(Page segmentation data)
= = = = =

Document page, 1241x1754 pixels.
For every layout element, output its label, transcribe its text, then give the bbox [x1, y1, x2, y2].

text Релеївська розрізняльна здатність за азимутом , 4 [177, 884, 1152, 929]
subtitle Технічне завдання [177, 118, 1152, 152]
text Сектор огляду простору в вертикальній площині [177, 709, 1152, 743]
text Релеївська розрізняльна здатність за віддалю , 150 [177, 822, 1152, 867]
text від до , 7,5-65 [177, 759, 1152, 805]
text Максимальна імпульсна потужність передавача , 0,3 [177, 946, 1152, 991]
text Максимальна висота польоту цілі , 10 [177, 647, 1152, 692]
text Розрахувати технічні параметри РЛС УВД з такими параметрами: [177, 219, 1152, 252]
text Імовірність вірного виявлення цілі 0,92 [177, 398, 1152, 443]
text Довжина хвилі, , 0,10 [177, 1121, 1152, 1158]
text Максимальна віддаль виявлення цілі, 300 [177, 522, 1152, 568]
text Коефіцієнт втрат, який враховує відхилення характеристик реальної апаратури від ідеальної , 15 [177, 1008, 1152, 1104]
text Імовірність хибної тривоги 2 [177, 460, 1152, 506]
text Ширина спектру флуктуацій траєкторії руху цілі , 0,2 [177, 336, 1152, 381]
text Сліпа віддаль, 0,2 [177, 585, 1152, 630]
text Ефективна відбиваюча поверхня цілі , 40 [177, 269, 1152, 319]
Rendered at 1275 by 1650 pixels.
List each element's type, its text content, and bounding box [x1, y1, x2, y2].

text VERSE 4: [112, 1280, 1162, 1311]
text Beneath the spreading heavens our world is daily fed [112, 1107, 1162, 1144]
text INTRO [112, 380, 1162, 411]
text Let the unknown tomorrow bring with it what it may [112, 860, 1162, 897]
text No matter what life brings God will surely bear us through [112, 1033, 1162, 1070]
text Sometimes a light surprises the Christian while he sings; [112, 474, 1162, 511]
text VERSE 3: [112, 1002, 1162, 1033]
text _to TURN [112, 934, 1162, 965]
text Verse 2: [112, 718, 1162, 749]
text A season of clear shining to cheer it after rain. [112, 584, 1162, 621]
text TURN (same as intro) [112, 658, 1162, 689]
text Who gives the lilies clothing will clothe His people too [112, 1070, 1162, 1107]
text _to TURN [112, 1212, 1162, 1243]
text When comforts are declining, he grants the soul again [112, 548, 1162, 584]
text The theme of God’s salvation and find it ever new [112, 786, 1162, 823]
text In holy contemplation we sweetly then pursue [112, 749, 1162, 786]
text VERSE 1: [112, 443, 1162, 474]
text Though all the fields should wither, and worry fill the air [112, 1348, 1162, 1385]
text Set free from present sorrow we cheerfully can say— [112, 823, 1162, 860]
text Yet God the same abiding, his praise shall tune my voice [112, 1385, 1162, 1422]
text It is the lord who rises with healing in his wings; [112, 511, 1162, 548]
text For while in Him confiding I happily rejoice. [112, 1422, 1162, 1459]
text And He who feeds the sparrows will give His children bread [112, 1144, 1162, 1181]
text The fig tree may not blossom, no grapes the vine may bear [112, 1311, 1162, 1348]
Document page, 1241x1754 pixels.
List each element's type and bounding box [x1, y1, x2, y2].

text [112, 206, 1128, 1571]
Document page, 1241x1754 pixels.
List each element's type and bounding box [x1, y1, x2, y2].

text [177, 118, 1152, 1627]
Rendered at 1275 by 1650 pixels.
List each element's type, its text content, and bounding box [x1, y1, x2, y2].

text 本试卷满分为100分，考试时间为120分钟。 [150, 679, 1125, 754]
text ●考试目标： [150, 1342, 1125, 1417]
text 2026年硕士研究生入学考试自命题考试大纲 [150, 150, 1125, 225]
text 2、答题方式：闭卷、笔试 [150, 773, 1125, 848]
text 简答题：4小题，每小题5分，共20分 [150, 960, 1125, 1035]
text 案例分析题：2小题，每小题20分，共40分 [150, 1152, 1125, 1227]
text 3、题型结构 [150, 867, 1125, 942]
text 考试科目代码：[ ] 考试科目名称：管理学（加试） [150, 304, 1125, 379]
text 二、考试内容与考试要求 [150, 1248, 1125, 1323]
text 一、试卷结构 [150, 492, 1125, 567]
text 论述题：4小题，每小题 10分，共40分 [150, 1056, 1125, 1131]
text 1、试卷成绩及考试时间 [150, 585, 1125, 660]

= = = = =

▶ _Task to carry out_
All of the data above must be repeated exactly.

▶ _Expected output_
Document page, 1241x1754 pixels.
For every layout element, output its label, transcribe its text, then give the bbox [x1, y1, x2, y2].

text Релеївська розрізняльна здатність за азимутом , 4 [177, 884, 1152, 929]
subtitle Технічне завдання [177, 118, 1152, 152]
text Сектор огляду простору в вертикальній площині [177, 709, 1152, 743]
text Релеївська розрізняльна здатність за віддалю , 150 [177, 822, 1152, 867]
text від до , 7,5-65 [177, 759, 1152, 805]
text Максимальна імпульсна потужність передавача , 0,3 [177, 946, 1152, 991]
text Максимальна висота польоту цілі , 10 [177, 647, 1152, 692]
text Розрахувати технічні параметри РЛС УВД з такими параметрами: [177, 219, 1152, 252]
text Імовірність вірного виявлення цілі 0,92 [177, 398, 1152, 443]
text Довжина хвилі, , 0,10 [177, 1121, 1152, 1158]
text Максимальна віддаль виявлення цілі, 300 [177, 522, 1152, 568]
text Коефіцієнт втрат, який враховує відхилення характеристик реальної апаратури від ідеальної , 15 [177, 1008, 1152, 1104]
text Імовірність хибної тривоги 2 [177, 460, 1152, 506]
text Ширина спектру флуктуацій траєкторії руху цілі , 0,2 [177, 336, 1152, 381]
text Сліпа віддаль, 0,2 [177, 585, 1152, 630]
text Ефективна відбиваюча поверхня цілі , 40 [177, 269, 1152, 319]
Rendered at 1275 by 1650 pixels.
List each element's type, its text content, and bounding box [x1, y1, x2, y2].

text VERSE 4: [112, 1280, 1162, 1311]
text Beneath the spreading heavens our world is daily fed [112, 1107, 1162, 1144]
text INTRO [112, 380, 1162, 411]
text Let the unknown tomorrow bring with it what it may [112, 860, 1162, 897]
text No matter what life brings God will surely bear us through [112, 1033, 1162, 1070]
text Sometimes a light surprises the Christian while he sings; [112, 474, 1162, 511]
text VERSE 3: [112, 1002, 1162, 1033]
text _to TURN [112, 934, 1162, 965]
text Verse 2: [112, 718, 1162, 749]
text A season of clear shining to cheer it after rain. [112, 584, 1162, 621]
text TURN (same as intro) [112, 658, 1162, 689]
text Who gives the lilies clothing will clothe His people too [112, 1070, 1162, 1107]
text _to TURN [112, 1212, 1162, 1243]
text When comforts are declining, he grants the soul again [112, 548, 1162, 584]
text The theme of God’s salvation and find it ever new [112, 786, 1162, 823]
text In holy contemplation we sweetly then pursue [112, 749, 1162, 786]
text VERSE 1: [112, 443, 1162, 474]
text Though all the fields should wither, and worry fill the air [112, 1348, 1162, 1385]
text Set free from present sorrow we cheerfully can say— [112, 823, 1162, 860]
text Yet God the same abiding, his praise shall tune my voice [112, 1385, 1162, 1422]
text It is the lord who rises with healing in his wings; [112, 511, 1162, 548]
text For while in Him confiding I happily rejoice. [112, 1422, 1162, 1459]
text And He who feeds the sparrows will give His children bread [112, 1144, 1162, 1181]
text The fig tree may not blossom, no grapes the vine may bear [112, 1311, 1162, 1348]
Document page, 1241x1754 pixels.
List each element's type and bounding box [x1, y1, x2, y2].

text [112, 206, 1128, 1571]
Document page, 1241x1754 pixels.
List each element's type and bounding box [x1, y1, x2, y2].

text [177, 118, 1152, 1627]
Rendered at 1275 by 1650 pixels.
List each element's type, its text content, and bounding box [x1, y1, x2, y2].

text 本试卷满分为100分，考试时间为120分钟。 [150, 679, 1125, 754]
text ●考试目标： [150, 1342, 1125, 1417]
text 2026年硕士研究生入学考试自命题考试大纲 [150, 150, 1125, 225]
text 2、答题方式：闭卷、笔试 [150, 773, 1125, 848]
text 简答题：4小题，每小题5分，共20分 [150, 960, 1125, 1035]
text 案例分析题：2小题，每小题20分，共40分 [150, 1152, 1125, 1227]
text 3、题型结构 [150, 867, 1125, 942]
text 考试科目代码：[ ] 考试科目名称：管理学（加试） [150, 304, 1125, 379]
text 二、考试内容与考试要求 [150, 1248, 1125, 1323]
text 一、试卷结构 [150, 492, 1125, 567]
text 论述题：4小题，每小题 10分，共40分 [150, 1056, 1125, 1131]
text 1、试卷成绩及考试时间 [150, 585, 1125, 660]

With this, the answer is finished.